Son Konu

Anoreksiya nervosa

makaleci

Yeni Üye
Katılım
14 Ocak 2020
Mesajlar
351,088
Tepkime
0
Puanları
36
Yaş
36
Credits
0
Geri Bildirim : 0 / 0 / 0
3769.jpg
3769.jpg
Günümüzde TV’nin, mecmuaların, kozmetik yerküresinin zayıflığı birçok kıymetten daha ziyade öne çıkarmalarıyla birlikte, gençler çok erken yaşlardan itibaren diyet yapmaya başladılar. Bununla birlikte yeme bozuklukları münhasıran garp topluluklarında eskisinden daha sık karşılaşılan bir sorun olarak önümüze çıkmaya başladı. Bu sorun yalnızca üst sosyoekonomik sınıfta değil her kesitten gençte de görülmekte ve başlangıç yaşı da giderek azalmaktadır.
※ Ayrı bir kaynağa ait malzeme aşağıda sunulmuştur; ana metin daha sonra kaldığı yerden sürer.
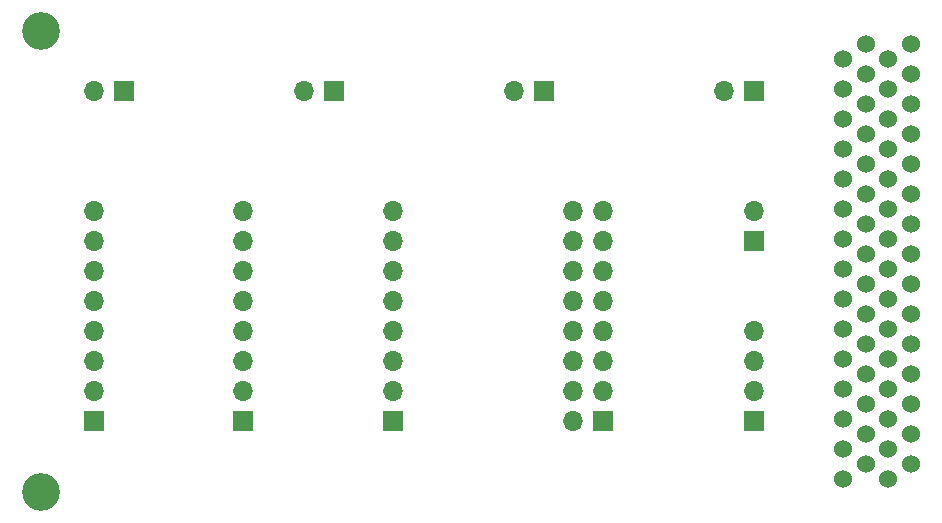
<source format=gbs>
G04 #@! TF.GenerationSoftware,KiCad,Pcbnew,5.1.10-88a1d61d58~88~ubuntu20.10.1*
G04 #@! TF.CreationDate,2021-05-13T17:51:00+02:00*
G04 #@! TF.ProjectId,breakout-board,62726561-6b6f-4757-942d-626f6172642e,1.0*
G04 #@! TF.SameCoordinates,Original*
G04 #@! TF.FileFunction,Soldermask,Bot*
G04 #@! TF.FilePolarity,Negative*
%FSLAX46Y46*%
G04 Gerber Fmt 4.6, Leading zero omitted, Abs format (unit mm)*
G04 Created by KiCad (PCBNEW 5.1.10-88a1d61d58~88~ubuntu20.10.1) date 2021-05-13 17:51:00*
%MOMM*%
%LPD*%
G01*
G04 APERTURE LIST*
%ADD10O,1.700000X1.700000*%
%ADD11R,1.700000X1.700000*%
%ADD12C,1.524000*%
%ADD13C,3.200000*%
G04 APERTURE END LIST*
D10*
X127000000Y-66040000D03*
X127000000Y-68580000D03*
X127000000Y-71120000D03*
D11*
X127000000Y-73660000D03*
X71120000Y-73660000D03*
D10*
X71120000Y-71120000D03*
X71120000Y-68580000D03*
X71120000Y-66040000D03*
X71120000Y-63500000D03*
X71120000Y-60960000D03*
X71120000Y-58420000D03*
X71120000Y-55880000D03*
X83740000Y-55880000D03*
X83740000Y-58420000D03*
X83740000Y-60960000D03*
X83740000Y-63500000D03*
X83740000Y-66040000D03*
X83740000Y-68580000D03*
X83740000Y-71120000D03*
D11*
X83740000Y-73660000D03*
X127000000Y-58420000D03*
D10*
X127000000Y-55880000D03*
D11*
X114220000Y-73660000D03*
D10*
X111680000Y-73660000D03*
X114220000Y-71120000D03*
X111680000Y-71120000D03*
X114220000Y-68580000D03*
X111680000Y-68580000D03*
X114220000Y-66040000D03*
X111680000Y-66040000D03*
X114220000Y-63500000D03*
X111680000Y-63500000D03*
X114220000Y-60960000D03*
X111680000Y-60960000D03*
X114220000Y-58420000D03*
X111680000Y-58420000D03*
X114220000Y-55880000D03*
X111680000Y-55880000D03*
D11*
X96440000Y-73660000D03*
D10*
X96440000Y-71120000D03*
X96440000Y-68580000D03*
X96440000Y-66040000D03*
X96440000Y-63500000D03*
X96440000Y-60960000D03*
X96440000Y-58420000D03*
X96440000Y-55880000D03*
D11*
X127000000Y-45720000D03*
D10*
X124460000Y-45720000D03*
X88900000Y-45720000D03*
D11*
X91440000Y-45720000D03*
D10*
X106680000Y-45720000D03*
D11*
X109220000Y-45720000D03*
X73660000Y-45720000D03*
D10*
X71120000Y-45720000D03*
D12*
X134545000Y-78570000D03*
X136450000Y-77300000D03*
X134545000Y-76030000D03*
X136450000Y-74760000D03*
X134545000Y-73490000D03*
X136450000Y-72220000D03*
X134545000Y-70950000D03*
X136450000Y-69680000D03*
X134545000Y-68410000D03*
X136450000Y-67140000D03*
X134545000Y-65870000D03*
X136450000Y-64600000D03*
X134545000Y-63330000D03*
X136450000Y-62060000D03*
X134545000Y-60790000D03*
X136450000Y-59520000D03*
X134545000Y-58250000D03*
X136450000Y-56980000D03*
X134545000Y-55710000D03*
X136450000Y-54440000D03*
X134545000Y-53170000D03*
X136450000Y-51900000D03*
X134545000Y-50630000D03*
X136450000Y-49360000D03*
X134545000Y-48090000D03*
X136450000Y-46820000D03*
X134545000Y-45550000D03*
X136450000Y-44280000D03*
X134545000Y-43010000D03*
X136450000Y-41740000D03*
X138355000Y-78570000D03*
X140260000Y-77300000D03*
X138355000Y-76030000D03*
X140260000Y-74760000D03*
X138355000Y-73490000D03*
X140260000Y-72220000D03*
X138355000Y-70950000D03*
X140260000Y-69680000D03*
X138355000Y-68410000D03*
X140260000Y-67140000D03*
X138355000Y-65870000D03*
X140260000Y-64600000D03*
X138355000Y-63330000D03*
X140260000Y-62060000D03*
X138355000Y-60790000D03*
X140260000Y-59520000D03*
X138355000Y-58250000D03*
X140260000Y-56980000D03*
X138355000Y-55710000D03*
X140260000Y-54440000D03*
X138355000Y-53170000D03*
X140260000Y-51900000D03*
X138355000Y-50630000D03*
X140260000Y-49360000D03*
X138355000Y-48090000D03*
X140260000Y-46820000D03*
X138355000Y-45550000D03*
X140260000Y-44280000D03*
X138355000Y-43010000D03*
X140260000Y-41740000D03*
D13*
X66660000Y-40640000D03*
X66660000Y-79640000D03*
M02*

</source>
Gençlerde yeme bozuklukları içinde en sık görülenleri anoreksiya nevroza ve bulimia nervosa dediğimiz iki durumdur.

Kimseyi zayıf olma ismine ölesiye açlık hududuna getiren çok önemli bir bozukluktur. Bu illette kişi vücut yükü olması gereken sonun altında olmasına karşın kilo almaktan yahut şişman biri olmaktan ölçüsüz aşamada korkar. Burada kişinin kendi vücut yükü yahut biçimini algılamasında önemli bir bozukluk vardır. Hastalık erken devirde tedavi edilmediği takdirde hastaneye yatmayı gerektirebilecek seviyede tehlikeli ve ölümcül bir durumdur.

Kız cinsiyette erkeklere nazaran 10 ile 20 kat daha ziyadedir. En sık ergenlik yıllarının ortalarında başlamakla birlikte erken yirmili yaşlarda da başlayabilir. 13 yaşından sonra illetin sıklığı süratle artar. Görülme sıklığı % 0,5 ile 1 arasında değişmektedir.

Bu illete sahip gençler kilo alma tasasıyla iki çeşit davranış gösterebilirler. Bir öbeği evvel tıkınırcasına mekan daha sonra kusarlar yahut idrar söktürücü, barsak boşalımını hızlandırıcı ilaçlar kullanabilirler. Gayrı küme ise yiyeceklerini kısıtlarlar, mümkün olan en az kaloriyi alırlar. Her iki tip de çok egzersiz yapabilirler. Bu hastaların iştahları şayet bir depresyon eşlik etmiyorsa ve marazın ileri periyotlarında değilse çoklukla olağandır. Bu hastalar yiyecekleri saklama, ceplerinde yiyecek taşıma, tabaklarındaki yemekleri düzenleme, yiyecek çalma üzere davranışlar gösterebilirler. Zihinleri daima yemeklerle meşgul olabilir ve yemek tanımları alır, ihtimamlı sofralar hazırlarlar.

Bu insanlar umumiyetle katı ve mükemmeliyetçi bir kişilik yapısına sahiptirler. Sıklıkla içe dönük ve sinirlidirler. Mektep hayatlarındaki muvaffakiyet marazın geç periyotlarına kadar umumiyetle yeterlidir.

Hastalar semptomlarını kendini şahsi yapan şeyin temeli olarak görürler. Çoklukla tedaviyi reddederler. Illetle birlikte takıntılı davranışlar, depresyon ve tasa bozuklukluğu sık görülür.

Ergenlik öncesi başlayan olgular evlatta kilo artışının beklenen seviyede olmaması ve evladın puberteye girmesinde gecikme ile kendini gösterebilir.

Hafif vakalar ayaktan takip edilebilirken ağır kilo kaybı olanların hastane yatışı gerekir. Kilo kaybının ağırlaşmasıyla birlikte vücut sıcaklığında düşme, ödem, likit istikrarında bozulma, kalp atımında yavaşlama, kalpte ritm bozuklukları, kıllanma, hormonal düzensizlik, adet düzensizlikleri, kısırlık, kemik erimesi, kıllanma artışı, midede genişleme görülebilir.

Tedavisi psikoterapi, aile terapisi, ilaç tedavisi ve gereğinde hastane yatışı ile yapılır.